The Well-Ventilated Cage

There’s been a brief algal bloom of discussion on urban blogs on the historical roots of anti-urbanism, particularly Ryan Avent and Stephen Smith. It seems as good a time as any to mention the Brisbane experience. Brisbane is a nineteenth century city, and like most Australian cities, a casual attitude to earlier hunter-gatherer settlement meant it suffered from no shortage of land.

Brisbane has a strikingly sparse density for a city of two million – 918 people per square kilometre. That’s about a tenth of the density of New York city or an eighth of Los Angeles. Though it’s worth noting the city limits are drawn to include more suburbs than many other cities, it’s a pretty obvious feature of the city for even the first-time visitor.

The culture of sprawl certainly runs deep in Brisbane, buying a house on land is the conventional wisdom, and new suburbs have been ever unfolding throughout my life and before, while commute times soar ever upwards. It’s a city that demands a car, but where the ubiquitous suburban blocks are often green. I’ve been in forests overseas with less trees than the Brisbane suburbs. It may be one of the few places to deliver on that part of the garden city vision. Perhaps because of this, I had always assumed that the development pattern was driven solely by cheap land and human nature, despite my own frustration with driving for hours to do anything, or the inconvenience of taxi-ing home to the middle of nowhere after a few drinks.

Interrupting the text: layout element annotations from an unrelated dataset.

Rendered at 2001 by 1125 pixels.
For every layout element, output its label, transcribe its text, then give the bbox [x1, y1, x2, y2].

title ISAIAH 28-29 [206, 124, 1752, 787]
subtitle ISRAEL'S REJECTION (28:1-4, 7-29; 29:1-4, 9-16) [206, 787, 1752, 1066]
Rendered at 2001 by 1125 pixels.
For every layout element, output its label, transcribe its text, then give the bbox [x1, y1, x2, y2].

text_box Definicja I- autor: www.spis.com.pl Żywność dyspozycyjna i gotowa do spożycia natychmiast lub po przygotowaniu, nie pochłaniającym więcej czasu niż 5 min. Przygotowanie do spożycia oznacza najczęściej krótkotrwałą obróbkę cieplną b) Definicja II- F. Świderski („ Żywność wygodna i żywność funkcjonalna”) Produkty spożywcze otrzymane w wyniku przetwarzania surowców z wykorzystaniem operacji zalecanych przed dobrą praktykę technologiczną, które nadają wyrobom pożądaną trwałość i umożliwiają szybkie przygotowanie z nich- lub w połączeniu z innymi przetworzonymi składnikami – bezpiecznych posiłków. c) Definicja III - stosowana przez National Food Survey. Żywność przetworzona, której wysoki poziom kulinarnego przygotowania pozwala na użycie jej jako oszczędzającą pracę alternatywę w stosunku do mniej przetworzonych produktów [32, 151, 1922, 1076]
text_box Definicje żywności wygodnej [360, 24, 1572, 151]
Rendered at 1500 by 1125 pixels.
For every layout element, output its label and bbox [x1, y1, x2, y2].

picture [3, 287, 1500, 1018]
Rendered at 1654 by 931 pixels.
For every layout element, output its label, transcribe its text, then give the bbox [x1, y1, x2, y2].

In fact, much like the US examples Stephen cites, the roots are as much regulatory as organic, and they date back to the Undue Subdivision of Land Prevention Act 1885. This set a minimum lot size of 400 m^2 with a ten metre wide block. The population, though going through a boom, was only a few ten thousands at this time, and it had a huge impact on the development about to occur. The house I am writing this in is on a block of exactly the minimum size and shape specified in the act, even though it was rescinded in 1923. The motivation, as wiki notes, was slum prevention. The cost of not letting people choose smaller houses, if they wanted them, was a city that was too expensive to comprehensively sewer until the 1970s. It was also much hard to keep services like trams economic when cars emerged. Residents were trapped by sprawl, in a well-ventilated cage.

The First Derivatives of Jane Jacobs

What do these people have in common: a physicist with an interest in anatomy, a pair of libertarian metrophiles, a building architect who inspired a software movement, and a sculptor and writer whose critical model centres around Star Wars?

Pursuing a topic as a layman has its own pleasures. One, fairly widely commented on, is the pleasure of wandering at whim, without a set course or destination. Another, perhaps less noted, or perhaps part of all study, is that you can discover great thinkers by accident, just because everyone you read seems to be talking about them. It is like walking through a dense forest and suddenly realising the rises you have been skirting around are actually the foothills of some great mountain, obscured by the foilage.

I found such a thinker recently, the American writer and urbanist Jane Jacobs. A post by Cam on the physicist above, Geoffrey West, who also modelled metropolitan growth, let the pieces fall into place. (It’s also a great NYT article. This seems to be the key city paper.)

Chris Alexander – the architect – has been an interest for a while, and though he doesn’t reference Jacobs in A Pattern Language, their names now get mentioned together in the same breath. They form part of a humane, localist school of design, which celebrates the dynamism of the city. She was explicitly referenced in Virginia Postrel’s The Future And Its Enemies, which I read some years ago now, without getting that particular hint. The chirpy economic libertarian thread then takes us to Market Urbanism, and the design thread takes us to the wonderful (and anti-corporate) Star Wars Modern.

If you haven’t so far had the pleasure, this Reason interview gives a decent introduction, and the wiki article isn’t bad either.

Interviewer: What should a city be like?
Jane Jacobs: It should be like itself. Every city has differences, from its history, from its site, and so on. These are important. One of the most dismal things is when you go to a city and it’s like 12 others you’ve seen. That’s not interesting, and it’s not really truthful.

I haven’t read any of her books yet. Time to go climb the mountain.